→ **What to produce**:
Pull each line holding "written" out of the entries below.

→ **Records provided**:
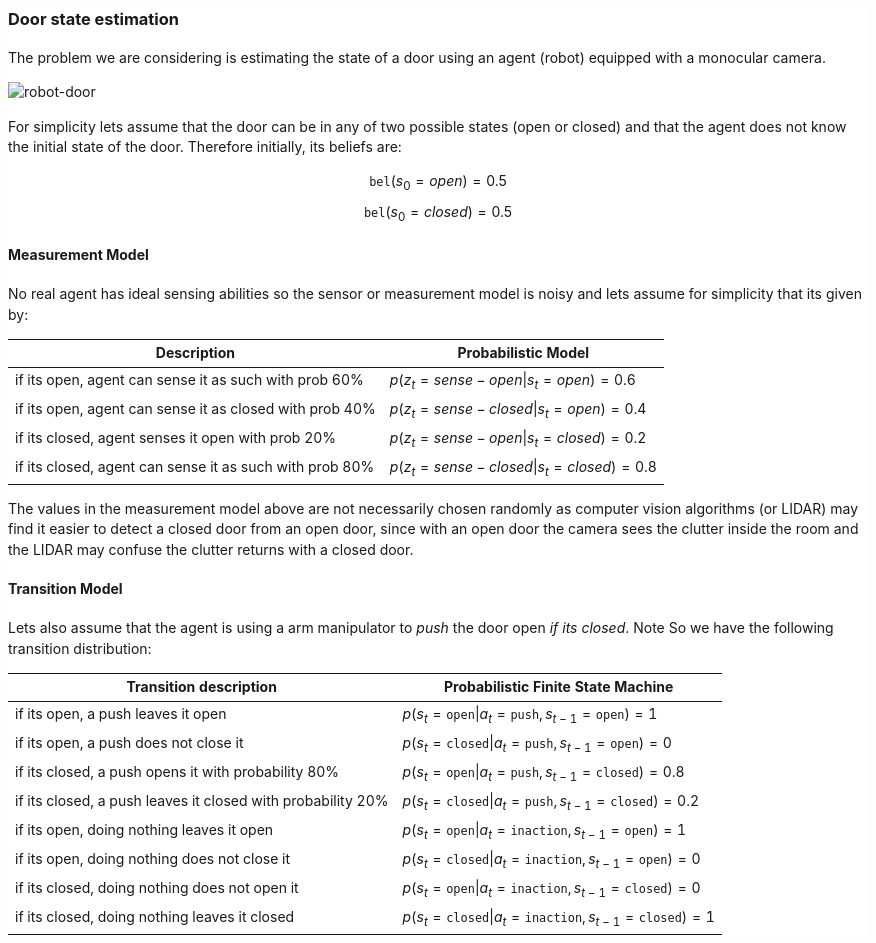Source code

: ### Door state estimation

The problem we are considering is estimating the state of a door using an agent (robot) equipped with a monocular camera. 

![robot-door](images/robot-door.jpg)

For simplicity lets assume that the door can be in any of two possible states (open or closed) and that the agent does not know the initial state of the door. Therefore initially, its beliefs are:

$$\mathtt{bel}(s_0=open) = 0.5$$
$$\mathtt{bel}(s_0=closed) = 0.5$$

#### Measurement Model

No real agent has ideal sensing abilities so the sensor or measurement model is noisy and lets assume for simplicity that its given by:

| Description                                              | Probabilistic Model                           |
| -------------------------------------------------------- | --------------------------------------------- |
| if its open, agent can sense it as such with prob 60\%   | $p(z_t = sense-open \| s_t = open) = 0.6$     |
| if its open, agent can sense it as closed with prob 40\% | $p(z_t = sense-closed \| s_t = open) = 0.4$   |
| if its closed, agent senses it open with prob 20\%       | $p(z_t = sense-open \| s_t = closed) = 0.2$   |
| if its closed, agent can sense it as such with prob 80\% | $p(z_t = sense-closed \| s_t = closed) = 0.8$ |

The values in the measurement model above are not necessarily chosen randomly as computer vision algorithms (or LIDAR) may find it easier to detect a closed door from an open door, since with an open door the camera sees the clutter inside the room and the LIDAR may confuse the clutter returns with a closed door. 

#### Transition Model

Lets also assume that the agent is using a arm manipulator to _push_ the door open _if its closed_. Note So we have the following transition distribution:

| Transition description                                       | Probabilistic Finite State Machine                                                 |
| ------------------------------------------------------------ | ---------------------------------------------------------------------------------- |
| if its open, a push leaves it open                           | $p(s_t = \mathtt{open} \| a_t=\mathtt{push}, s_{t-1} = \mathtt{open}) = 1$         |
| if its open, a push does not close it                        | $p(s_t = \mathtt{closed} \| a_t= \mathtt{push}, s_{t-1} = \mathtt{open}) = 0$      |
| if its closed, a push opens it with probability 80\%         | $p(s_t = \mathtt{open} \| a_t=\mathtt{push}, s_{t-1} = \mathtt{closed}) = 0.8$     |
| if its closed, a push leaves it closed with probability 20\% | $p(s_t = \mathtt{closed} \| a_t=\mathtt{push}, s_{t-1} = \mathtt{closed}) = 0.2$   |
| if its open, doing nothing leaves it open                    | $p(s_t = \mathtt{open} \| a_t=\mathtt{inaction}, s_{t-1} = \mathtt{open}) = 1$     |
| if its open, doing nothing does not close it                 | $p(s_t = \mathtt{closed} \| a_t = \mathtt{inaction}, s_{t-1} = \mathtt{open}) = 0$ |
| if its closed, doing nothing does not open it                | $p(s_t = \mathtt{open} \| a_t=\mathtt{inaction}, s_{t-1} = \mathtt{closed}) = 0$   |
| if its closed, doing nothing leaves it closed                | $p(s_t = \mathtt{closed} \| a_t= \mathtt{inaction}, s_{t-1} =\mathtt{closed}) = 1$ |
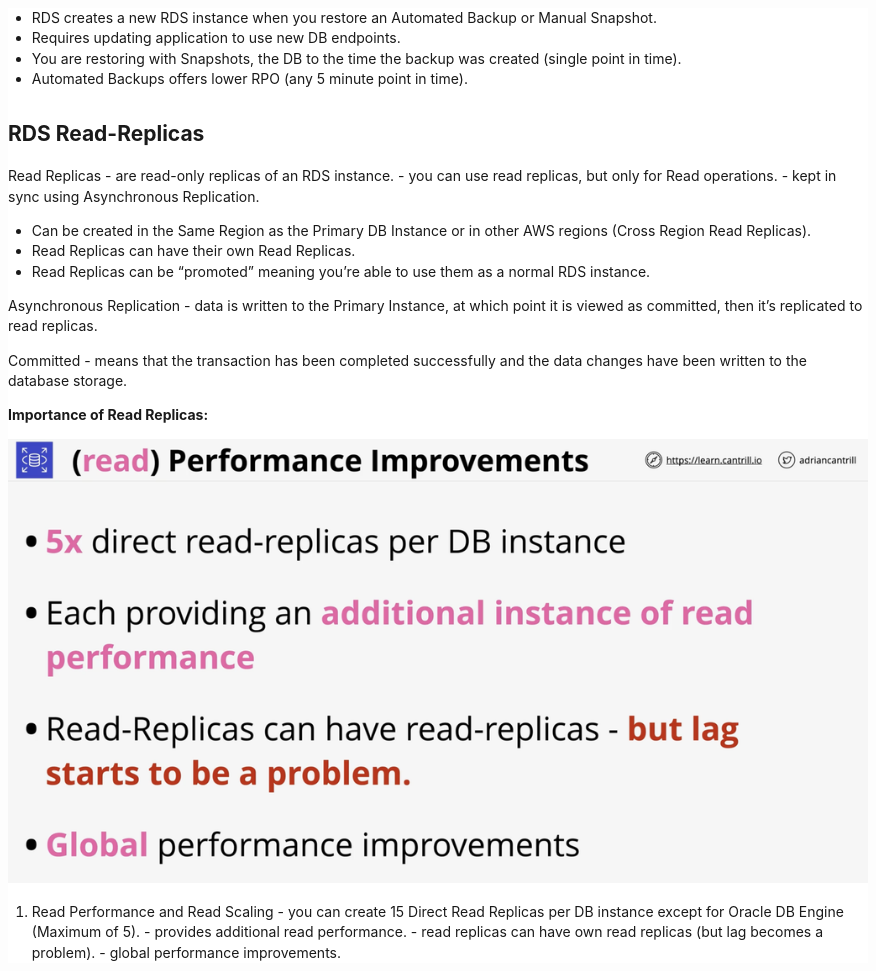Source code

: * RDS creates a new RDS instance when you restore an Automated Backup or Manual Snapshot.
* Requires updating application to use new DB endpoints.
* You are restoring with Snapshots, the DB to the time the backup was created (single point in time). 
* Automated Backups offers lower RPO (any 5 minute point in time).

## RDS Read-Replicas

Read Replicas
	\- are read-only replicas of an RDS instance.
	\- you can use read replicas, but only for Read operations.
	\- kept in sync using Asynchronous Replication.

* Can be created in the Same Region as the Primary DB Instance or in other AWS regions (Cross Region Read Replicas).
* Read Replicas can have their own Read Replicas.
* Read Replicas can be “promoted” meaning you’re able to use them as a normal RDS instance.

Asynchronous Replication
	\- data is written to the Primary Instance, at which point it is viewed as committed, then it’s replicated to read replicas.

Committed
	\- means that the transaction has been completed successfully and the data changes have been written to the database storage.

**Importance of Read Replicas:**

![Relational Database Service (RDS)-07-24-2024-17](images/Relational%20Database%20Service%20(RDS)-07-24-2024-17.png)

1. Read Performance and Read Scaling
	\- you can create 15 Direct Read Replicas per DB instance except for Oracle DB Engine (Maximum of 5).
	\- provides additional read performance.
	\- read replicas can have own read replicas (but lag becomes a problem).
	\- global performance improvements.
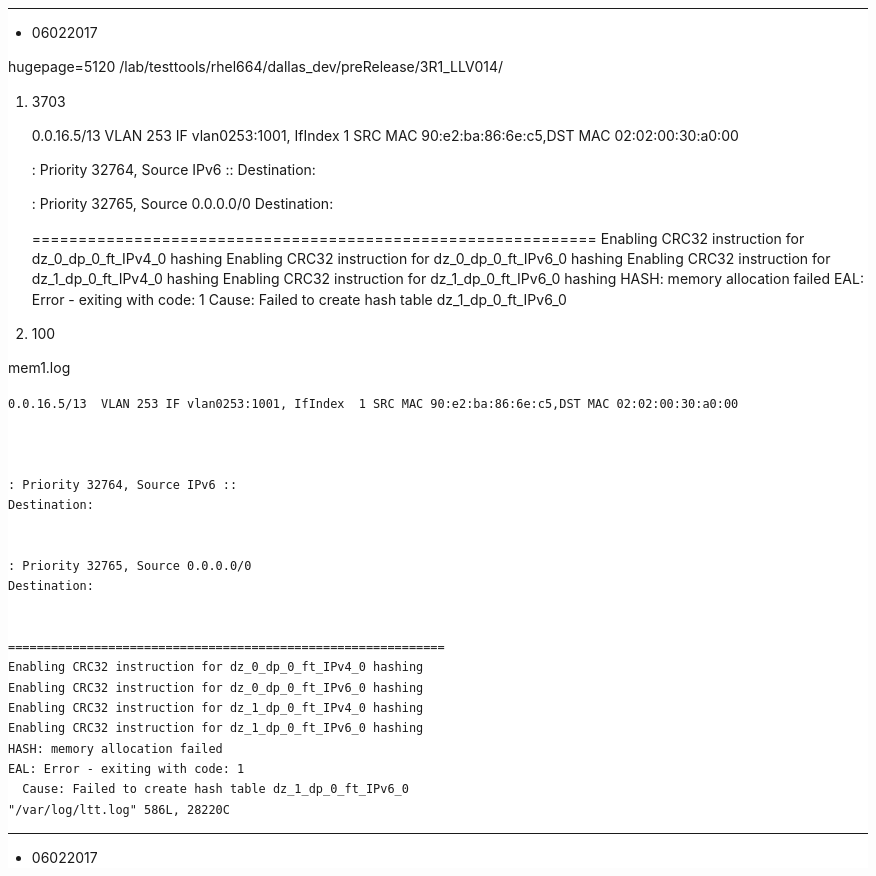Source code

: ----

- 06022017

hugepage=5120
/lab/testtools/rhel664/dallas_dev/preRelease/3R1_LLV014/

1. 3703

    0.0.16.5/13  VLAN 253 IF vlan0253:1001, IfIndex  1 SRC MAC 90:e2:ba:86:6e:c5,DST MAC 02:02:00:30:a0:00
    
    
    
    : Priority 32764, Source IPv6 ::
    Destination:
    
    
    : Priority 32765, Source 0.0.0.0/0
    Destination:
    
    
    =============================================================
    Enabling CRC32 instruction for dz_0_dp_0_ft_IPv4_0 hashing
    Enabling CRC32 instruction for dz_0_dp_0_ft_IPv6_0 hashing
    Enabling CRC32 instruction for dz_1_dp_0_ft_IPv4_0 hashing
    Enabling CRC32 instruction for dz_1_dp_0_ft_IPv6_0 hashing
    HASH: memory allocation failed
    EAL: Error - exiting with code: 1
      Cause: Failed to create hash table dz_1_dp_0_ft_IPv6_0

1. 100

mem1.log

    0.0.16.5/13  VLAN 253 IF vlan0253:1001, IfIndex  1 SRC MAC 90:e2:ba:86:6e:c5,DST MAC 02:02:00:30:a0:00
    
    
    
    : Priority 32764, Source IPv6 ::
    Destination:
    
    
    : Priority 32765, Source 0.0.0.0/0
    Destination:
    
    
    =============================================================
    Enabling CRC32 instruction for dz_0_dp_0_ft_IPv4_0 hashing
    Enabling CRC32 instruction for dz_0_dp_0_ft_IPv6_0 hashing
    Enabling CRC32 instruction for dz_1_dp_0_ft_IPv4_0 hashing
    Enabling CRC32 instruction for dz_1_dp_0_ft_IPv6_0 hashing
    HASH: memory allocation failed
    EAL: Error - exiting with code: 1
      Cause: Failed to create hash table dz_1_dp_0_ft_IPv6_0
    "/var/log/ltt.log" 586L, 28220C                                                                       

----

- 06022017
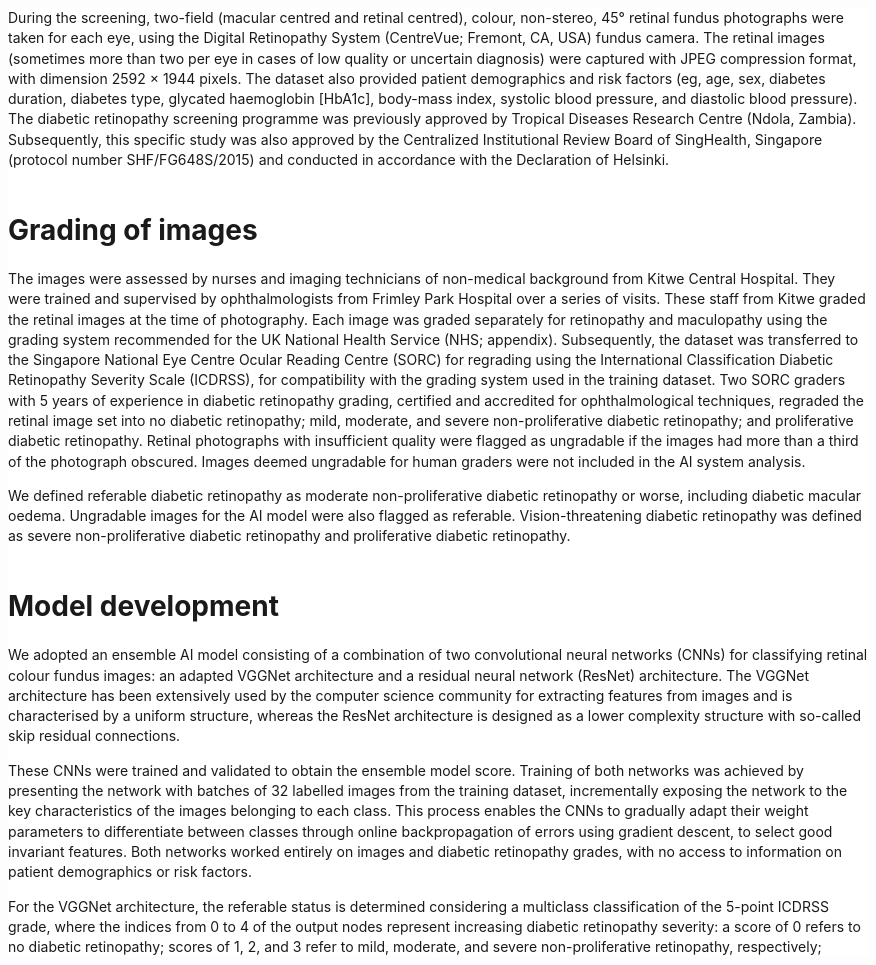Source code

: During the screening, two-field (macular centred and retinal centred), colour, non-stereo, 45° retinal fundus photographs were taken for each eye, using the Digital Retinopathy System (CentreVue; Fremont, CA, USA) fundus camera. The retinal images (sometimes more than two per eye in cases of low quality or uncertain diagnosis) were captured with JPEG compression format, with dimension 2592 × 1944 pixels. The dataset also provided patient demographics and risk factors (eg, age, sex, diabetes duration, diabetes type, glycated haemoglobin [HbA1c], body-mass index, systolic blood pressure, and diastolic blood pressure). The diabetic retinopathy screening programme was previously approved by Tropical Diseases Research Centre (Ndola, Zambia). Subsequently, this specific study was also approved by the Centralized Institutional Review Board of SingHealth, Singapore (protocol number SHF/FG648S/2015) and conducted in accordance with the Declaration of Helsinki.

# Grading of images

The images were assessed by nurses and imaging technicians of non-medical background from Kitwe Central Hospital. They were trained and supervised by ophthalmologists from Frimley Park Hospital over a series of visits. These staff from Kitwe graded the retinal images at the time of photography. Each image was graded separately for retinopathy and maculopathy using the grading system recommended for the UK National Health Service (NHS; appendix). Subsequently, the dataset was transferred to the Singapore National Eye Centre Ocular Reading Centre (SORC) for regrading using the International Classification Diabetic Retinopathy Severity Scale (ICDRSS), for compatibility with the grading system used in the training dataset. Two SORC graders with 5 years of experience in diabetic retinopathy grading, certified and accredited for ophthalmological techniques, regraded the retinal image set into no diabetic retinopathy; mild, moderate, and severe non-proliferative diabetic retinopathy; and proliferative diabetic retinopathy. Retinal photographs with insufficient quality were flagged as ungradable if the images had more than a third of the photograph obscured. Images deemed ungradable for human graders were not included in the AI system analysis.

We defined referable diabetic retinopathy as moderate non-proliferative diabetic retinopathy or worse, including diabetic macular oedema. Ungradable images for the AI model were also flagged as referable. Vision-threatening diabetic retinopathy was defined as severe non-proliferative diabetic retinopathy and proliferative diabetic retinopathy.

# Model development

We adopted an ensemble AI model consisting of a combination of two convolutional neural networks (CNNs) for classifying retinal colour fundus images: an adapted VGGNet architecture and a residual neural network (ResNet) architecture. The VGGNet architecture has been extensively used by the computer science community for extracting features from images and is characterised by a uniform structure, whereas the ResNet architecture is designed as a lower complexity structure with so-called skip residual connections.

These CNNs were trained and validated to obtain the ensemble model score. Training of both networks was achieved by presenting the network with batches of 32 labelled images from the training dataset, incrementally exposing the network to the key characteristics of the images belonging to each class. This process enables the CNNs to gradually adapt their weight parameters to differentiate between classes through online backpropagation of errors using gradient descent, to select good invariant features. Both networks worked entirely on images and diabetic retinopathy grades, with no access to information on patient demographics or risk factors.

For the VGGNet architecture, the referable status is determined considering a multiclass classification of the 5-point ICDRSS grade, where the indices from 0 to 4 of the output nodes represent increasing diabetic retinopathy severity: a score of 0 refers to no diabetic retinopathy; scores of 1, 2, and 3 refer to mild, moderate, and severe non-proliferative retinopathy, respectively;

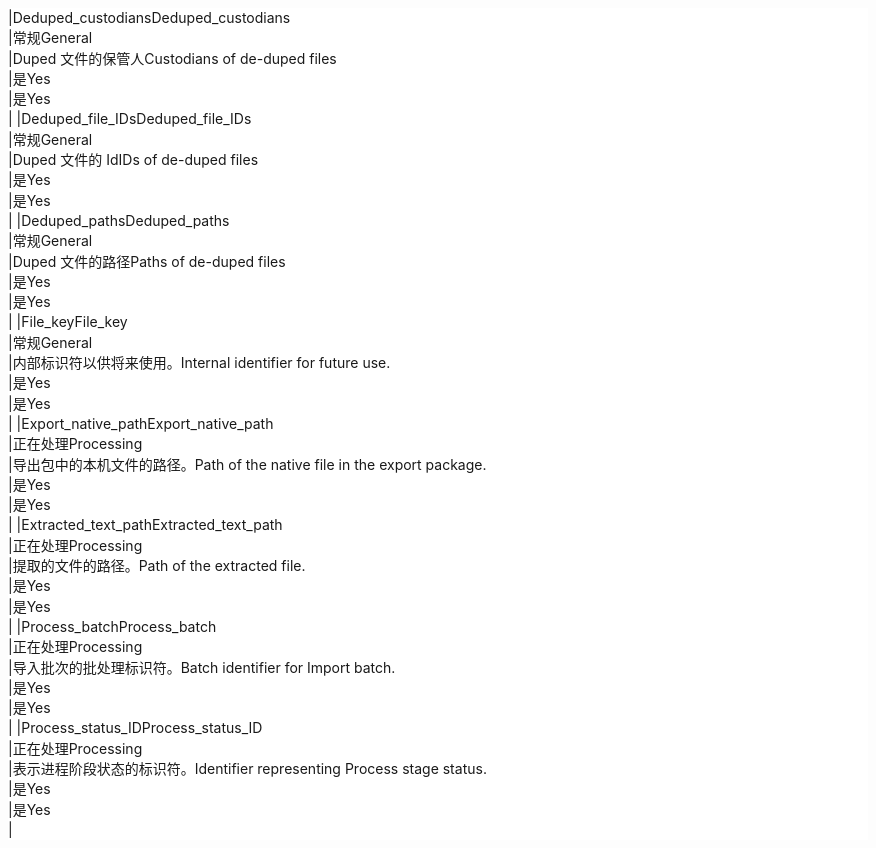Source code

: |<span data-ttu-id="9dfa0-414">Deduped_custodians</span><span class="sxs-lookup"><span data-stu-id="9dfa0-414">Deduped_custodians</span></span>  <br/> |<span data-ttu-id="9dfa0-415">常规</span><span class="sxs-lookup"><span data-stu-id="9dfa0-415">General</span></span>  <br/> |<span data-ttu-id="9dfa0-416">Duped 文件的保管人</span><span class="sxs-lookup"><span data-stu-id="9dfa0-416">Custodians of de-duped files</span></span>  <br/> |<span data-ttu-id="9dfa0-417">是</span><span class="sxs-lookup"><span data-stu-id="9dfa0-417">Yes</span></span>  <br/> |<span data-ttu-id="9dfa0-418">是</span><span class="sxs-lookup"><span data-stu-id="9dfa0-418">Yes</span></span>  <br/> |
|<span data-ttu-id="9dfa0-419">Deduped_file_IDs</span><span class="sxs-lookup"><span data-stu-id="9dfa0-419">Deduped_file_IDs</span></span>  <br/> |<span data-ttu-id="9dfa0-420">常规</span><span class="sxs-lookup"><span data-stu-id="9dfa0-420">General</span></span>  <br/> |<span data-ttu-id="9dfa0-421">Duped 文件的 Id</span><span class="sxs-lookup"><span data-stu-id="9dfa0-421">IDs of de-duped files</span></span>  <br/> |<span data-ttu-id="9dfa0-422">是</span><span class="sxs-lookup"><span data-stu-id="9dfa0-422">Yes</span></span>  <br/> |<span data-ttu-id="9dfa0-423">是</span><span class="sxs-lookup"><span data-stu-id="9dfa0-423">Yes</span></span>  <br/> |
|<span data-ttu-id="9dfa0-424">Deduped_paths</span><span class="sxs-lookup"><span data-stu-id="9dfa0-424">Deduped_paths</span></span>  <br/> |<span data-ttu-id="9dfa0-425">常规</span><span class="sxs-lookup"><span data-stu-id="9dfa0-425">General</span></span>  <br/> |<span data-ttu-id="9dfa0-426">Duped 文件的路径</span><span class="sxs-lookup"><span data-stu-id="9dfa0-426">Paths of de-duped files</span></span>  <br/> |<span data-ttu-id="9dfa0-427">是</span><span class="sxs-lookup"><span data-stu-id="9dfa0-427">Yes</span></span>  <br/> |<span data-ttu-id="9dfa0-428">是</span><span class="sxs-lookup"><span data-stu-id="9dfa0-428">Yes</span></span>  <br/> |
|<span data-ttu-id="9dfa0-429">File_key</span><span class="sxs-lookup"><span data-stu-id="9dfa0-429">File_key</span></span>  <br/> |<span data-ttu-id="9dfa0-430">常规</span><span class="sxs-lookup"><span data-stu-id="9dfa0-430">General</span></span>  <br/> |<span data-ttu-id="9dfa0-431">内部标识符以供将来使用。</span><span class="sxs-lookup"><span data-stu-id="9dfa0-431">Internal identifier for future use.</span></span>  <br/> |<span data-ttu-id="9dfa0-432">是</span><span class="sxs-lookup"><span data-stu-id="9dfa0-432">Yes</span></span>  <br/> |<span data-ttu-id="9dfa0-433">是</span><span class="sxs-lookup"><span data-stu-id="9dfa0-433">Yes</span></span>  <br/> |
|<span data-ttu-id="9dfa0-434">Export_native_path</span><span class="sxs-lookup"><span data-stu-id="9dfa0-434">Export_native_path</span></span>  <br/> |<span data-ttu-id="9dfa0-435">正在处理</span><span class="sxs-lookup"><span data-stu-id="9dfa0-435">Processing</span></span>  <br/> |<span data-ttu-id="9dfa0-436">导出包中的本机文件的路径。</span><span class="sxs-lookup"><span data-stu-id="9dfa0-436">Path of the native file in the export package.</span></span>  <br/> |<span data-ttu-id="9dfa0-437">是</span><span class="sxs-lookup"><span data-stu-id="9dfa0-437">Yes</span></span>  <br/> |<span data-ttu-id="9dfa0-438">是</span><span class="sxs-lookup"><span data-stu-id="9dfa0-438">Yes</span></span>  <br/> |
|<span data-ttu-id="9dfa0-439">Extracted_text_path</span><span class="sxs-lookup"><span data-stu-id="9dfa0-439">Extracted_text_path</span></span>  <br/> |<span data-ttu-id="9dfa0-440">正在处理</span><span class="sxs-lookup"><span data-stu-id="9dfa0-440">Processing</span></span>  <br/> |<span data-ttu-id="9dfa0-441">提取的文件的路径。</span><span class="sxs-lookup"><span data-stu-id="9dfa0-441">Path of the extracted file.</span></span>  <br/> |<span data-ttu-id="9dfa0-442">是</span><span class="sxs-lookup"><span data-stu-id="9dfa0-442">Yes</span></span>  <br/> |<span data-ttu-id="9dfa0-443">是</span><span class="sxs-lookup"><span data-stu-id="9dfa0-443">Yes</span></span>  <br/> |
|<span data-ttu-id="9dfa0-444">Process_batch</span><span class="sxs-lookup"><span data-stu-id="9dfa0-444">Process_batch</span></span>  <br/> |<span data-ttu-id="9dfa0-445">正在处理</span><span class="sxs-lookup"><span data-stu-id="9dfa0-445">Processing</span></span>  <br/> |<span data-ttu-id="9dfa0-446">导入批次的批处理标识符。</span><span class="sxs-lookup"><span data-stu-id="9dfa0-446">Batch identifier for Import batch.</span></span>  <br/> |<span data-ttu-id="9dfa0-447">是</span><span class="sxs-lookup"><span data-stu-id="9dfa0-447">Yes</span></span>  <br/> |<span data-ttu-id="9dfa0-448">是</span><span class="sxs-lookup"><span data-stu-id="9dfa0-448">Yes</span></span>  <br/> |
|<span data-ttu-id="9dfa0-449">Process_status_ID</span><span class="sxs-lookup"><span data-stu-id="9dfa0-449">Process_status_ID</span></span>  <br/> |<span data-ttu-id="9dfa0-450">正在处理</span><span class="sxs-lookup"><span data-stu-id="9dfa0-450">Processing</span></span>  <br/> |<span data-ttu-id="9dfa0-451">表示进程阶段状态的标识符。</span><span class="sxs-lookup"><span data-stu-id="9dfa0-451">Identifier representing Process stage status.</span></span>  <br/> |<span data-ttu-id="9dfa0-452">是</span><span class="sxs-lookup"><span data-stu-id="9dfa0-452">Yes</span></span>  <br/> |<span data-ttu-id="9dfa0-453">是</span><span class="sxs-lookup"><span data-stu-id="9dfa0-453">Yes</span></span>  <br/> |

→ **Exercise result**:
	\- data is written to the Primary Instance, at which point it is viewed as committed, then it’s replicated to read replicas.
	\- means that the transaction has been completed successfully and the data changes have been written to the database storage.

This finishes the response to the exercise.